Aos 84 anos, o membro da Academia Brasileira de Letras diz durante a Fliss que aprendeu a organizar a casa e está começando um novo romance
Aos 84 anos, o jornalista e romancista Ignácio de Loyola Brandão vive uma fase singular. Um período de descobertas. O isolamento decorrente da pandemia do coronavírus tem ensinado lições importantes a esse mestre da literatura, membro da Academia Brasileira de Letras, especialmente do ponto de vista pessoal. “Agora sei onde ficam os lençóis, as fronhas, os pratos, as travessas, os temperos e os copos. Antes, eu era um estranho dentro da minha casa. Não sabia onde tinha um vaso para colocar flor. Agora eu sei”, confidenciou o escritor durante a Fliss, a Festa Literária Internacional de São Sebastião, que acontece até domingo de forma 100% online.
Diferentemente de muitos casais que falam em separação, esse paulista de Araraquara conta que a quarentena tem feito bem para o seu convívio com a mulher Márcia, arquiteta com quem está casado há 37 anos. “Estamos mais próximos. A coisa ficou mais leve e cordial”, contou.
Atualmente, é ele quem prepara o café da manhã e lava a louça, tarefa que faz em paralelo às horas de escrita. E lá se foram 10 páginas, o embrião de um possível futuro romance. Em fase inicial, a obra já ganhou até título provisório. A paixão pela escrita, recorda, é atribuída às professoras da infância. Uma delas, inclusive, disse uma frase em sala de aula que o pequeno Ignácio jamais viria a esquecer. “A fantasia ajuda a suportar a vida”, repete.

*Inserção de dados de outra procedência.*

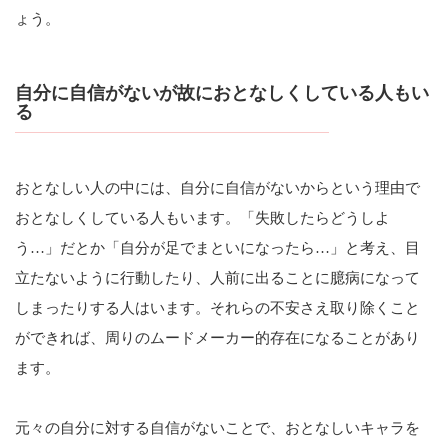
ょう。
自分に自信がないが故におとなしくしている人もい
る
おとなしい人の中には、自分に自信がないからという理由で
おとなしくしている人もいます。「失敗したらどうしよ
う…」だとか「自分が足でまといになったら…」と考え、目
立たないように行動したり、人前に出ることに臆病になって
しまったりする人はいます。それらの不安さえ取り除くこと
ができれば、周りのムードメーカー的存在になることがあり
ます。
元々の自分に対する自信がないことで、おとなしいキャラを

E é essa fantasia que tem levado o escritor a sobreviver à quarentena e a se deparar diariamente com um material riquíssimo advindo da pandemia. Amplo, diverso, mas também complexo, trágico e dolorido. “Eu ainda preciso trabalhar isso dentro de mim. É muito cedo, estou muito dentro ainda, tenho medo de fazer coisas erradas. Se eu sobreviver… Na minha idade, eu sei que o meu tempo é curto”, revela.
A morte não é um tabu para esse autor de tantas histórias. Preocupado? Não, Brandão não se preocupa com o tema. “No meu tempo eu me vou. Em 1996, eu descobri que tinha um aneurisma na artéria cerebral direita. Fui para o médico e descobri esse chamado assassino silencioso, que não apresenta sintomas. Trata-se de um derrame que te leva embora. Por um acaso, consegui descobrir fazendo exame para outra coisa, fiz a cirurgia e estou aqui.”
Hoje, Brandão prefere falar da vida à morte. Para ele, viver permite sentir gostos, ouvir sons, ver cores, ter paladar. “Adoro a vida!”, celebra.
Ele discorre sobre seu público. “Relação entre leitor e autor é curiosa. Você não sabe para quem escreve. Alguns você sabe, mas fora disso não tenho ideia de quem são os leitores, do que fazem. O que um leitor deve fazer dentro do livro. Se encontrar, eu sou esse personagem, eu tenho os mesmos desejos, sonhos, pensamentos, imaginários, loucuras, rejeições. Tudo que ponho no livro é tudo que eu ponho dentro de mim. As mesmas angústias, ansiedades. Quando o leitor não encontra isso, ele abandona o livro. Todo mundo já abandonou um livro e isso me dá muita culpa.”
Brandão segue o raciocínio. “Mas Jorge Luis Borges disse que parava com certos autores, porque o autor fracassou com ele. Então eu também paro. Não dirijo, não sei dirigir. E adoro quando vejo alguém está lendo um livro meu. Eu me aproximo, sento ao lado, às vezes a pessoa está riscando uma frase e eu vejo se aquela frase é a que eu escrevi, se é uma puta frase, uma frase linda. Tem frase que eu acho banal, que foi um clichê. Essa relação é muito misteriosa, você nunca sabe o que o leitor quer, precisa. Mas a literatura, a escrita te ilumina, te faz ver as coisas.” E termina expressando o desejo de todo escritor: “ Você precisa conquistar todos os leitores possíveis.”